» Excerpted text

▼

As any close observer knows, the South China Sea is a rapidly evolving—and increasingly perilous—strategic arena. China’s assertion that almost the entire sea is “indisputably” Chinese territory has been backed by a rapid buildup of maritime military power and an audacious series of land grabs. The most dramatic of these has been the construction of multiple artificial islands. The military utility of these formations has hardly been disguised. On Fiery Cross Reef, for example, a long military runway with attendant radars is being constructed.
Reactions among Southeast Asian claimants to maritime tensions in the South China Sea have varied along a spectrum of alarm, fear, anger, defiance, and resignation. There is no indication that Beijing regards any of these countries—Vietnam, Malaysia, Indonesia, Brunei, and the Philippines—as a serious impediment to Chinese ambitions over the near to medium term.
The only nation seen as capable of seriously constraining China is the U.S. But from Beijing’s standpoint, America has no business “interfering” in a region far from its shores and where its interests are secondary compared to China’s. For Beijing, Washington’s insistence on maintaining a military presence in the South China Sea is provocative, destabilizing and illegitimate. A distinguished Chinese professor speaking at a recent conference in Washington described America as acting like a “gangster boss” in the South China Sea.
China is driving events and has presented the U.S. with a fraught choice: acquiesce to China’s authority over the South China Sea and preserve harmony in U.S.-China relations or challenge Beijing’s ambitions at potentially great risk and cost. Whether fully cognizant of the implications or not, the Obama Administration’s embrace of the pivot/rebalance to Asia was to opt for the latter.

▲

» Data rows
▼

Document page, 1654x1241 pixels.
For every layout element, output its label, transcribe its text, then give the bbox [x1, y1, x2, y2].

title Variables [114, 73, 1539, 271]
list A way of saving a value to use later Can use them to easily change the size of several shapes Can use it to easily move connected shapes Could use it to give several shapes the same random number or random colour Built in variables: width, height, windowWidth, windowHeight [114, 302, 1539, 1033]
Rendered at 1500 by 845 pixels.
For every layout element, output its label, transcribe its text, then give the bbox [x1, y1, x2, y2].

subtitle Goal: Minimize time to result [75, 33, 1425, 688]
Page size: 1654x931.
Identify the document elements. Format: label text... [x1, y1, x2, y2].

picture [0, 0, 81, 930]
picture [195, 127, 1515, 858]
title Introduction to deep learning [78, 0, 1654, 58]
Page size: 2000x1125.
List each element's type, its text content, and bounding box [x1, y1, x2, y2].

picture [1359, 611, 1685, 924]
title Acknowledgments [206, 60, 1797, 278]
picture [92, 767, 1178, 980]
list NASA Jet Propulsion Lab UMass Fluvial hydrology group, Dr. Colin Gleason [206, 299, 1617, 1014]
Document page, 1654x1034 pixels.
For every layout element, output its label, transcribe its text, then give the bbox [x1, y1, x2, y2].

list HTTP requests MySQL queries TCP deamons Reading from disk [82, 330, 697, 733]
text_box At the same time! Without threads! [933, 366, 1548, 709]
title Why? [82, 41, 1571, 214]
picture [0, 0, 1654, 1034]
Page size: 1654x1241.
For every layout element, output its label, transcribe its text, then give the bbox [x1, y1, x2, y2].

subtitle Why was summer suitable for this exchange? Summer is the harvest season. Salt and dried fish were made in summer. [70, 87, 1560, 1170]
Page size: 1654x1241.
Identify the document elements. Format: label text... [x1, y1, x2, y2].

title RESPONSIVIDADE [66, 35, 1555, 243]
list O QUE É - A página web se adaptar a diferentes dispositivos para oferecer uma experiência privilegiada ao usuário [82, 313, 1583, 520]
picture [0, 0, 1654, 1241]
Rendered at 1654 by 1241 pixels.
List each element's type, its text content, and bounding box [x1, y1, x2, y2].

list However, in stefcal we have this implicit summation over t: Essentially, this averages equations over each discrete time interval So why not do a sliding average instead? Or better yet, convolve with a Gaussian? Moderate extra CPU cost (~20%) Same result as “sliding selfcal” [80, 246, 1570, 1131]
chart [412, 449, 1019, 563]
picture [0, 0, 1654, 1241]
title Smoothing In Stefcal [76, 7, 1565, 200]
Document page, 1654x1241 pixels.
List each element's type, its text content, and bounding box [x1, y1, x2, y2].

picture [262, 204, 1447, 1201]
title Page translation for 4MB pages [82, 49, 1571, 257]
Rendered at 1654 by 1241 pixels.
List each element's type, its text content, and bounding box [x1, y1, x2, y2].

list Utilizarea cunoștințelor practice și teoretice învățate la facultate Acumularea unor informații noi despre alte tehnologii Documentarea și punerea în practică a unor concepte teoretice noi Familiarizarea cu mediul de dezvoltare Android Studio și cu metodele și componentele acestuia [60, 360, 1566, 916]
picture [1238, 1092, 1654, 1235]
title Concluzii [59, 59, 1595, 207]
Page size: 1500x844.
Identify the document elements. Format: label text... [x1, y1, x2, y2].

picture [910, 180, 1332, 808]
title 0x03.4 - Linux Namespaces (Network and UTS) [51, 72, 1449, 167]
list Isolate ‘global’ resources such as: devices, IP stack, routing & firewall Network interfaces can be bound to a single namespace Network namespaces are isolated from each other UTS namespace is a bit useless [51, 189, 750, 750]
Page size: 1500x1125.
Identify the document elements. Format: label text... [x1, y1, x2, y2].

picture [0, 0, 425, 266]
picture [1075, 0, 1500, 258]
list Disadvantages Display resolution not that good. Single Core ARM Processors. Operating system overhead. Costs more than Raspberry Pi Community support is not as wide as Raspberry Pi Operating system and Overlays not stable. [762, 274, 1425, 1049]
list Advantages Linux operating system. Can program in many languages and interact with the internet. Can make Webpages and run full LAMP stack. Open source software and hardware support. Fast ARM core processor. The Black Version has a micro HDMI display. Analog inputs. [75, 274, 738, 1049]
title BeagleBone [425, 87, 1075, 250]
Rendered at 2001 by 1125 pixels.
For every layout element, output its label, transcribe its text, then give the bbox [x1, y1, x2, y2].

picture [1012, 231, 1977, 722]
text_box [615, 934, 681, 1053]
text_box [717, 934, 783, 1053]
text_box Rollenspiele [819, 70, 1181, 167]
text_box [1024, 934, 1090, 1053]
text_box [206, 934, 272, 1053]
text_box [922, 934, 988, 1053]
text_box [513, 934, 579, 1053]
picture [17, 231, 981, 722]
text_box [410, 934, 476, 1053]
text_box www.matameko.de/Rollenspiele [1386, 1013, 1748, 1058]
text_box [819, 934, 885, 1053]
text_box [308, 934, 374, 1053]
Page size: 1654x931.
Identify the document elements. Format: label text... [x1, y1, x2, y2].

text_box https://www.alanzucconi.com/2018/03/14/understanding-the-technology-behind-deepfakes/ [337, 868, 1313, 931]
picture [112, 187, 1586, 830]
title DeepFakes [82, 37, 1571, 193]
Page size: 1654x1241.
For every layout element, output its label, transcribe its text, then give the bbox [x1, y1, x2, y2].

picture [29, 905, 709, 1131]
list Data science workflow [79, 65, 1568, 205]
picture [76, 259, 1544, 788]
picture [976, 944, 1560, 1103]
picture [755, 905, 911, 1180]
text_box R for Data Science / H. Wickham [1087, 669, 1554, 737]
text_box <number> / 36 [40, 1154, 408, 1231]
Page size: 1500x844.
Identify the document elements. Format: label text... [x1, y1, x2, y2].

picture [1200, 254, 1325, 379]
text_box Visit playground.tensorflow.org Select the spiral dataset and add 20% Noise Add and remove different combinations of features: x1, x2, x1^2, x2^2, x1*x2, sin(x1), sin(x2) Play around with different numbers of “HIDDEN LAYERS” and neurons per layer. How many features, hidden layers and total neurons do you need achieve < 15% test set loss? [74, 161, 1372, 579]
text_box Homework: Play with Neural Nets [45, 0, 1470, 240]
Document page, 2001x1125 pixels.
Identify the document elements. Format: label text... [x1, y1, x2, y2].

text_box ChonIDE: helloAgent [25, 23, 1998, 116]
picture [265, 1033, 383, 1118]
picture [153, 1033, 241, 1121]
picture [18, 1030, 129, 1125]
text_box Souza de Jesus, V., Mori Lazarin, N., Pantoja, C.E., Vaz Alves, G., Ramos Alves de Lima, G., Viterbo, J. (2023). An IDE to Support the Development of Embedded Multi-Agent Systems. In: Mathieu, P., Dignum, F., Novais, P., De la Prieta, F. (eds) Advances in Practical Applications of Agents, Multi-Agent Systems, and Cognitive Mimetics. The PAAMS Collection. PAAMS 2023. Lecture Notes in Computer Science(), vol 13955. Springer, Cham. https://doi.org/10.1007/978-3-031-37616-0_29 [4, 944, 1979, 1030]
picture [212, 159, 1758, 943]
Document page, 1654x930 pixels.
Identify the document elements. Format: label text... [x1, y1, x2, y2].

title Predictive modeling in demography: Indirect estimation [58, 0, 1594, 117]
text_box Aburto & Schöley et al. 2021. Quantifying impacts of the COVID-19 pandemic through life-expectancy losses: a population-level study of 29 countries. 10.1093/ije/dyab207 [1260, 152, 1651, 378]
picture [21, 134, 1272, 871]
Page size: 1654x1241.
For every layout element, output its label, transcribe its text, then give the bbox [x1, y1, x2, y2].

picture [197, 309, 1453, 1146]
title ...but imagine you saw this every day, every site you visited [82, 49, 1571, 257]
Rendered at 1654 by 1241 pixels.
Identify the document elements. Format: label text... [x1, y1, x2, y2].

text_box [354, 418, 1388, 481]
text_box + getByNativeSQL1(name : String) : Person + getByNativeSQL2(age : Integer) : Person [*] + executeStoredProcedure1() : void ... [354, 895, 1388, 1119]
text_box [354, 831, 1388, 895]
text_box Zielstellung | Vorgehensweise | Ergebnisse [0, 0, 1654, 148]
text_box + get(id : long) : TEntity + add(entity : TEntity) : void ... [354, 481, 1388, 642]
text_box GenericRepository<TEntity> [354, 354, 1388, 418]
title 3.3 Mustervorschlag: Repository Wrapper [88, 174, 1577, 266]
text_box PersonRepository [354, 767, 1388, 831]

▲

» Required tasks
a) In one to three sentences, explain why Beijing thinks the U.S. should not keep a military presence in the South China Sea, based on the South China Sea text.
b) Name every Southeast Asian country that the South China Sea text lists as a claimant.
c) Copy everything in the South China Sea text from "The only nation" down to "South China Sea.".

» Expected responses
a) Beijing holds that America has no business "interfering" in a region far from its own shores, where its interests are secondary compared to China's. So it sees Washington's insistence on a military presence there as provocative, destabilizing and illegitimate.

b) Vietnam, Malaysia, Indonesia, Brunei, and the Philippines.

c)
The only nation seen as capable of seriously constraining China is the U.S. But from Beijing’s standpoint, America has no business “interfering” in a region far from its shores and where its interests are secondary compared to China’s. For Beijing, Washington’s insistence on maintaining a military presence in the South China Sea is provocative, destabilizing and illegitimate. A distinguished Chinese professor speaking at a recent conference in Washington described America as acting like a “gangster boss” in the South China Sea.